The observers can only perform their role at the polling station for which they are accredited.
The representative of each list has until 18 December to nominate up to two observers for each polling station committee by issuing credentials’ sheets, with the date and signature at the bottom of the appointment.
The sheets in the book for each observer are divided into four parts:
- One is a counterfoil, which is retained by the representative;
- A second part to be given to the observer as their credentials;
- A third and fourth part are sent to the area commission, so it can send one to the polling station committee the observer is part of and one to the committee on the electoral roll where they are registered to exclude them from this committee.
Processing by area commissions will take place up until 18 December, and they will send the pages of the sheet to the committees so that they have them when they are constituted on the day of the election.
Between 8 and 8:30 am on the day of the vote, the observers must show their credentials (appointment) and National Identity Card (DNI) to the polling station committee chair, which will compare them with their sheets (copies which the committee has).
If the committee chair deems that the credentials presented by the observers comply with the sheets the committee has, they will admit the observers.
If the chair has not received the sheets or has doubts about the authenticity of the credentials, the identity of the person seeking accreditation or both, they will allow them to take up their positions, if they ask to do so, but will make a note in the committee’s record of constitution of their reservations for clarification and take action if need be.
If more than two observers turn up for the same list, the chair will only allow the first two to present their credentials to take up their posts and will number the credentials in order of appearance.
The sheets received by the chair must be enclosed with the electoral file. The credentials submitted by the observers will be returned to them once checked by the chair. If the chair does not receive the sheets, the pertinent credentials will have to be enclosed with the electoral file once the tallying of votes has been completed.
If the observer turns up at the committee after 8.30 am and after the polling station committee has been constituted, the chair will not allow them to take up their position, although they may vote at this polling place.
Observers who are salaried employees and civil servants who accredit their role as an observer have the right on the day of the election and on the following day to paid leave of a full working day on the day of the election, if it is a working day, and a reduction in their working day of five hours on the following day.
The observer attends the polling station committee and takes part in its deliberations, although they are not allowed to vote on any decisions taken.
They can file complaints and protests and ask for certificates, such as the record of the constitution of the polling station committee.
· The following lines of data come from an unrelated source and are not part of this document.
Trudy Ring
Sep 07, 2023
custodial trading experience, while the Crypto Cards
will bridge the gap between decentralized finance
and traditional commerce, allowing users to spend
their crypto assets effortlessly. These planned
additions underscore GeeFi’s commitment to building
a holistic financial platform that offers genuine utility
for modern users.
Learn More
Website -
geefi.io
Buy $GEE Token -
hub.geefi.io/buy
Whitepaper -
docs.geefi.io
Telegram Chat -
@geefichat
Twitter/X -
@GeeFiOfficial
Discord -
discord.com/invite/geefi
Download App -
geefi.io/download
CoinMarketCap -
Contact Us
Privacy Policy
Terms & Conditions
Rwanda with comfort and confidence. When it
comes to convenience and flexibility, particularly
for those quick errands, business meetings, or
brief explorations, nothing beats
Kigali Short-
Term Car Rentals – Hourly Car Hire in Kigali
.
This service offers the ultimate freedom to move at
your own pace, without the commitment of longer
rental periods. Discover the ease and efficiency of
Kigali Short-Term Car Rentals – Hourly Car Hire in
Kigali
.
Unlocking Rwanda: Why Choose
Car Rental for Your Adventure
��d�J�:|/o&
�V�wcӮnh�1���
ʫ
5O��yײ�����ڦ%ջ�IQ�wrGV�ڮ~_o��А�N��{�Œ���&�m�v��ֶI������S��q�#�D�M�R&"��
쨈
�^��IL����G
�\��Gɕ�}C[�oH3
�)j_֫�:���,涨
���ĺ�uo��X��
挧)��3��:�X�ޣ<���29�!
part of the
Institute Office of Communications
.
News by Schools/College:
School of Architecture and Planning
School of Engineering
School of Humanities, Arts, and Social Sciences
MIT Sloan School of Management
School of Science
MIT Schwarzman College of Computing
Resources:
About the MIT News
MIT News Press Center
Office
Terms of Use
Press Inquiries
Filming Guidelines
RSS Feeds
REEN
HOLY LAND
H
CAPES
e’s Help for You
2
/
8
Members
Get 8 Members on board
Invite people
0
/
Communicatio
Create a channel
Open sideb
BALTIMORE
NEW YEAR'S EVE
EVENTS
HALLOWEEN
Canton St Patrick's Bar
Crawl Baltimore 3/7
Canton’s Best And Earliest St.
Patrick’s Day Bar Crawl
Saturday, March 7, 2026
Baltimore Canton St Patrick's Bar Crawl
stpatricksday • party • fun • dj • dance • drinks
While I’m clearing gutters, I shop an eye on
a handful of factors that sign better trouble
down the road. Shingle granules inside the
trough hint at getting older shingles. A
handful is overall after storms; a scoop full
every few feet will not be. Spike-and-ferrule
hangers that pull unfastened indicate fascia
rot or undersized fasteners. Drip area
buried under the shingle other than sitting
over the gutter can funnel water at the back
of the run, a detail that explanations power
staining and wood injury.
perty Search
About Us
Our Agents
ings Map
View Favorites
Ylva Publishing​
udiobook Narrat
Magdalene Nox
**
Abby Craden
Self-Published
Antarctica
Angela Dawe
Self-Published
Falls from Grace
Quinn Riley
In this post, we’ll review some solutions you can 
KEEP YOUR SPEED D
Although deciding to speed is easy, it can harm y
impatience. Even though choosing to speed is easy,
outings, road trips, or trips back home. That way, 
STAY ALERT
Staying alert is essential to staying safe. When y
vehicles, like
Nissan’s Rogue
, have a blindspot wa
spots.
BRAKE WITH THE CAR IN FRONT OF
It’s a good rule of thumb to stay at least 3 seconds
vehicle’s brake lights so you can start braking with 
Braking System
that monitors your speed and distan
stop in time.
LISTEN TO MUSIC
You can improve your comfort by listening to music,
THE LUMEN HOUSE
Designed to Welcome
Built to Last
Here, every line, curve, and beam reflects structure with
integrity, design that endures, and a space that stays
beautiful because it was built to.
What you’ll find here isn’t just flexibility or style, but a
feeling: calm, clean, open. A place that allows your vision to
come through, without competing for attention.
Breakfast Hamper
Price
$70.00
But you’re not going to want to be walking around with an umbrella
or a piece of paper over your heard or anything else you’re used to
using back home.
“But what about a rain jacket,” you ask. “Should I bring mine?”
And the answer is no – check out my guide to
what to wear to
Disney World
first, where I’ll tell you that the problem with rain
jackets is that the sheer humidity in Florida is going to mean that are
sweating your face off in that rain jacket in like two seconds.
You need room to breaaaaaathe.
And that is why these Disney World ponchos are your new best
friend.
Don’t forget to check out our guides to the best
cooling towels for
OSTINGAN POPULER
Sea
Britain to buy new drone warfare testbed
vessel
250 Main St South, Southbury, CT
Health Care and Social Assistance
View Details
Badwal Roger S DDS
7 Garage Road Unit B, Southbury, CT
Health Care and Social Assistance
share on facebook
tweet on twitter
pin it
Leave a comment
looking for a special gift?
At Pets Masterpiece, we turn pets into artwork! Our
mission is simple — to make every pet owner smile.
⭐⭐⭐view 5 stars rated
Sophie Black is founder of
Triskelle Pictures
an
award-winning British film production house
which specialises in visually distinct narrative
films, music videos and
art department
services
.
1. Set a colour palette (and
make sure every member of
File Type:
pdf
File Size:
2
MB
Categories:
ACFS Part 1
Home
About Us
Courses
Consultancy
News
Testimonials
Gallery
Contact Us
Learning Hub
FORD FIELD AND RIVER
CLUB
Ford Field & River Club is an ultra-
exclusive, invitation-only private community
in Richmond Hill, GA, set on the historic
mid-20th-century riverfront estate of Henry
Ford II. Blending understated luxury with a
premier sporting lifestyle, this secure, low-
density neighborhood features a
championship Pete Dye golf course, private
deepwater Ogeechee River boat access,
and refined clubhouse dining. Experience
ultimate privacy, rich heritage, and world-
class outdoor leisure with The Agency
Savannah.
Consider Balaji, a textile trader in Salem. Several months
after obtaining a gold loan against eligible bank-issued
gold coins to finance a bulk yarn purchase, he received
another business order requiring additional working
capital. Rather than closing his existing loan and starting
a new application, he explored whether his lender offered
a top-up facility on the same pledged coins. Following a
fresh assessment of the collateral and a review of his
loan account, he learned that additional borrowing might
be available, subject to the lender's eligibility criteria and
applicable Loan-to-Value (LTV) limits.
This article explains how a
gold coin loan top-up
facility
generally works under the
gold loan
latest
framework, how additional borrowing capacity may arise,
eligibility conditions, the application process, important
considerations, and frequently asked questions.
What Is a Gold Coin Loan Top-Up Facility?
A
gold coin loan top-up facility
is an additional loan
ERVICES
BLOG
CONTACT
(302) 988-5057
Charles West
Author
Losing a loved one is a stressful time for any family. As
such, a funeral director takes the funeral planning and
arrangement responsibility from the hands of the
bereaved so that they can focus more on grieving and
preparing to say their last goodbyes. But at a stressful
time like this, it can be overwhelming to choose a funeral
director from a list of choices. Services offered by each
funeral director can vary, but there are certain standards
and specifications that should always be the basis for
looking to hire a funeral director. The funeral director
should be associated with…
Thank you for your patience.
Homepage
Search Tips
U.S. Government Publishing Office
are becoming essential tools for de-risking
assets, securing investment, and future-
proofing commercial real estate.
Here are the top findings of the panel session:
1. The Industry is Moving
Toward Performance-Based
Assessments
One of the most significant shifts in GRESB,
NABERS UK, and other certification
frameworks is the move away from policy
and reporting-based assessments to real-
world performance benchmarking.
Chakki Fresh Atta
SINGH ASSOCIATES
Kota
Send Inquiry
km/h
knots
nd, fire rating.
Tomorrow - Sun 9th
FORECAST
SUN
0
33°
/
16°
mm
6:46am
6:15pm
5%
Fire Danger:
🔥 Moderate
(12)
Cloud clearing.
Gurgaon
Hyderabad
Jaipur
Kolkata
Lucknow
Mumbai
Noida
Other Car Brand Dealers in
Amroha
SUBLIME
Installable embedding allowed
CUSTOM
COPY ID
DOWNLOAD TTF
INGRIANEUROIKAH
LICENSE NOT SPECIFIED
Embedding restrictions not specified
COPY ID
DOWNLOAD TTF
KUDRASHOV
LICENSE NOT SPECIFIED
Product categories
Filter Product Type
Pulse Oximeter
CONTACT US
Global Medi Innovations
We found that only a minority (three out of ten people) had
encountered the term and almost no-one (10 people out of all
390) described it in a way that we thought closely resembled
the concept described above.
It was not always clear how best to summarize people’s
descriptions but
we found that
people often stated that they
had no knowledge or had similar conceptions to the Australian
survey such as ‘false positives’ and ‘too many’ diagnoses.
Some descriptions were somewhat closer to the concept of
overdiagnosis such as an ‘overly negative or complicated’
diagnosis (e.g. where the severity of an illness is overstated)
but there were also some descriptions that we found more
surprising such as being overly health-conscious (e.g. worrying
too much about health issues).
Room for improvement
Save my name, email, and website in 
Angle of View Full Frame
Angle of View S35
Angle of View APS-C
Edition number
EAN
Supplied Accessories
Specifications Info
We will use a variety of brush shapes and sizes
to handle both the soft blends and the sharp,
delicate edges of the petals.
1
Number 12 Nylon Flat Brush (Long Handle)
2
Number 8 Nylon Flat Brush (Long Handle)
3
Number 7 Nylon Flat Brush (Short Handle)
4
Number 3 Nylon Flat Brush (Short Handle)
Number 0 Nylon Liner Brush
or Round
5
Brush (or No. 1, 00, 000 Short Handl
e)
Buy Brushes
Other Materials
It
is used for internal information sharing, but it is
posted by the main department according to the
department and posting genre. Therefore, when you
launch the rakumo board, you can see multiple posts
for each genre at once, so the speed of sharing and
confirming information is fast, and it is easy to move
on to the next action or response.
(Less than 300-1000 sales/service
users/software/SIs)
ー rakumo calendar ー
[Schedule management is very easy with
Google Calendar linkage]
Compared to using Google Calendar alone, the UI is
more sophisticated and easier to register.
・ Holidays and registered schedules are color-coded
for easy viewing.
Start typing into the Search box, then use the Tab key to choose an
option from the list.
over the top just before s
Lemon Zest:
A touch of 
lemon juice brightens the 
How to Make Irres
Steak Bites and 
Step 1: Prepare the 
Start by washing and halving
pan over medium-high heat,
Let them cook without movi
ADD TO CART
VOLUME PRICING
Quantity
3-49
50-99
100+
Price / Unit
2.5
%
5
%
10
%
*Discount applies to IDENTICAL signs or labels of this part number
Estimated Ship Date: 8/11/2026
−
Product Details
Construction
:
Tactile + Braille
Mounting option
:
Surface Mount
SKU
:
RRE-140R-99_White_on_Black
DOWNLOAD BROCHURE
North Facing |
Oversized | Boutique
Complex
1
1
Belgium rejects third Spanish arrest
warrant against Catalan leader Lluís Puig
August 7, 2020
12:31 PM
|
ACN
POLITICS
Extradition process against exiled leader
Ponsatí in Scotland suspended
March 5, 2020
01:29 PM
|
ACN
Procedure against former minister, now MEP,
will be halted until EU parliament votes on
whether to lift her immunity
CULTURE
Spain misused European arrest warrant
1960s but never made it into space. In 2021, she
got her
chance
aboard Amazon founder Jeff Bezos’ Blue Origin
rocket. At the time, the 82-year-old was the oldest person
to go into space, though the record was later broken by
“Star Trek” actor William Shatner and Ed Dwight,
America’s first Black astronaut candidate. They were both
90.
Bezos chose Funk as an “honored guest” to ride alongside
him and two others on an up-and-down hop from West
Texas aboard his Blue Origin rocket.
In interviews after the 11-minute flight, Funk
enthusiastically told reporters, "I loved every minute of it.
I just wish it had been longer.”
They can perform their role only at the polling station committee for which they are accredited. The observers for the same list accredited with the committee can replace each other whenever they wish.
The observers vote at the committee for which they are accredited, even if they are not on the electoral roll for this polling station committee, as long as they appear in the constituency corresponding to this committee. Otherwise, when the observer is not registered in the electoral constituency corresponding to the committee where they perform their duties they can vote by post.
An agent is the person appointed by the representative of each list to represent the list at election events and operations.
People over the age of 18 who have full exercise of their civil and political rights can be agents.
The representative of each list grants powers to the agent of that list.
The power of attorney is completed before a notary or before the secretary of the provincial or area electoral commission, who issue the corresponding credentials using the officially established form.
Agents must identify themselves by showing their credentials (appointment) and their National Identity Document to the members of the polling station committees and to the other competent authorities.
Agents who are salaried employees and civil servants who accredit their role as an agent have the right to paid leave on the day of the election.
- Freely enter all polling places.
- Observe how the voting and tallying is going at any polling station committee.
- File complaints and protests.
- Request certificates.
In addition, if there are no observers for their list, they can be observers for the polling station committee and take part in deliberations, although they are not allowed to vote.
Agents must identify themselves as such to the members of the polling station committee by showing their credentials and national identity card.
Agents vote at the committee where they are registered on the electoral roll.
Yes. Observers and agents can wear badges or stickers with the name and initials of the list they represent but only to identify themselves as observers or agents and not as electoral publicity.
No. When someone takes up post as an observer for a committee, they cannot act as an agent at other polling station committees.